My first week, I sat with an accounts payable manager. She showed me her screen: 47 browser tabs, 3 spreadsheets, an ERP that looked like it was built when Blackberry was cool, and a folder on her desktop called INVOICES_FINAL_FINAL_v3.

She wasn't bad at her job. She was good at it. She'd built an elaborate system of workarounds to compensate for software that had never been designed around how she actually worked.

That's the real problem. Not "finance teams need AI." The problem is: the tools don't match the workflow. They never did. AI is just the first technology with a real shot at changing that.

The Pattern I Keep Noticing

Four platform shifts. Different domains. Same sequence, every time:

Phase 1: The primitives open up. Something that used to require deep specialization or institutional access becomes buildable by a small team. Unity democratized 3D. Cloud democratized infrastructure. Transformers democratized language models.

Phase 2: The tourists arrive. Everyone with a Twitter account has a take. Conference talks get booked nine months before anyone has shipped anything real. Breathless LinkedIn posts about the "revolution" start outnumbering actual products.

Phase 3: The tooling is terrible. The documentation is wrong. The APIs change without notice. The "right way" to do things doesn't exist yet because not enough people have tried enough things. Building during Phase 3 is frustrating and expensive.
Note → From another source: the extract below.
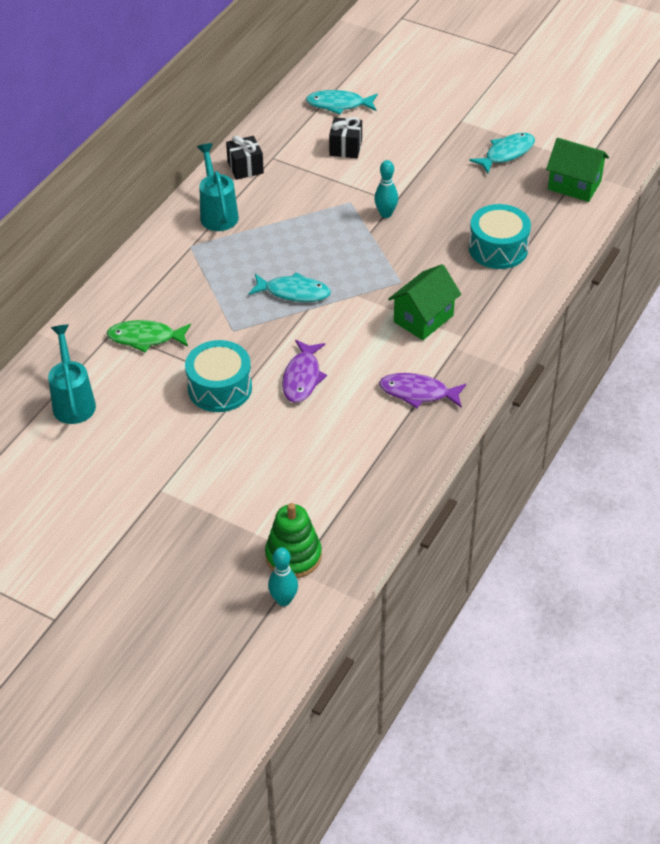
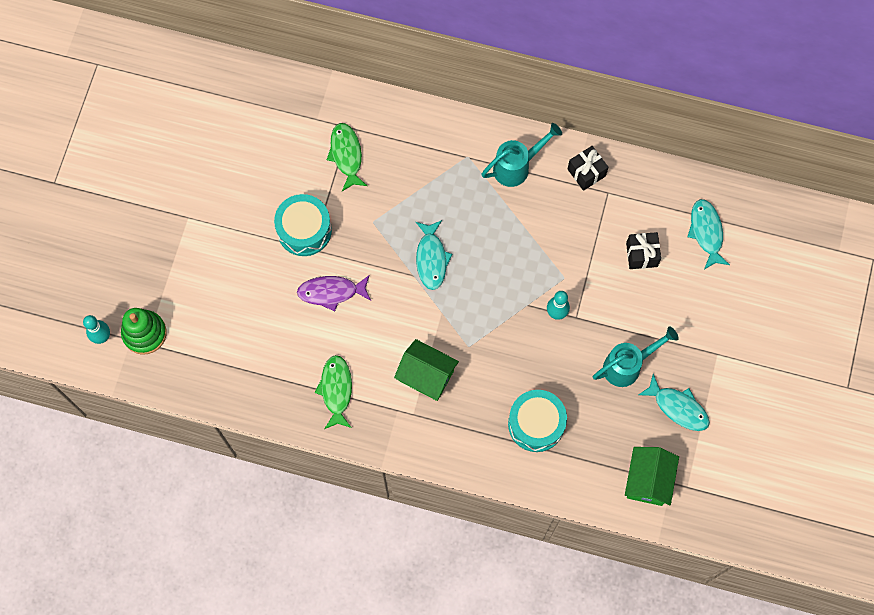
camera: 75 degrees right, 25 degrees up
(73, 401) = (264, 123): turquoise watering can -> turquoise watering can (628, 365)
(418, 393) = (336, 390): purple fish -> green fish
It's also when you build the intuition that can't be acquired any other way.

Phase 4: The workflow problem becomes obvious. This is the one most technical builders miss. The hard part isn't the technology. It's understanding the human workflow deeply enough to know where the technology actually fits. In every domain where the workflow is complex and deeply human — finance, healthcare, legal, support — the builders who won weren't the ones with the best tech. They were the ones who understood the workflow first.

Phase 5: The window closes. The platform stabilizes. Best practices emerge. The tourists have left. The people who built through Phases 3 and 4 now have a durable advantage — not because they hoarded knowledge, but because they have scar tissue.

What This Actually Means

I'm not writing this as a victory lap. I'm writing it because I keep having the same conversation.

Someone asks: "Is it too late to build on [current hot platform]?"

The honest answer is: it depends where you are in the cycle. But the more useful answer is: if you're asking whether it's too late, you're probably already thinking about it wrong. The question isn't timing. The question is whether you're willing to spend time in Phase 3.

Most people aren't. Phase 3 is painful. You have to make decisions without enough information. You ship things that don't work. You rebuild. You explain to stakeholders why the thing that looked easy on the demo is actually hard in production.

The people who sit in Phase 3 long enough come out the other side with something nobody can take from them: they know where the bodies are buried. They've seen the edge cases. They have intuitions that took a hundred decisions to build, and those intuitions compound.

That's the pattern. The technology changes. The cycle doesn't.

One More Thing

The irony of building through multiple platform shifts is that each one makes you less surprised by the hype of the next.

When everyone was losing their minds about the metaverse in 2021, I wasn't cynical. I was just... calibrated. I'd seen how long it takes for spatial interfaces to become usable. I knew what "early" actually looked like.

When people started declaring that AI agents would replace all software by 2024, I wasn't cynical about that either. I was building in it. But I knew we were in Phase 3. The hype was running three years ahead of the tooling.

We're still in Phase 3 on most of what people are calling "agentic AI." The primitives are real. The use cases are real. Some workflows — customer support, code generation, search — are maturing fast. But enterprise deployment, especially in domains like finance and operations where accuracy and auditability are non-negotiable, is still far behind the hype. The tooling is still catching up, the best practices are still being written, and the workflow problem is still wildly underestimated.

Which means there's still a window.

The question is whether you're willing to sit in the uncomfortable part.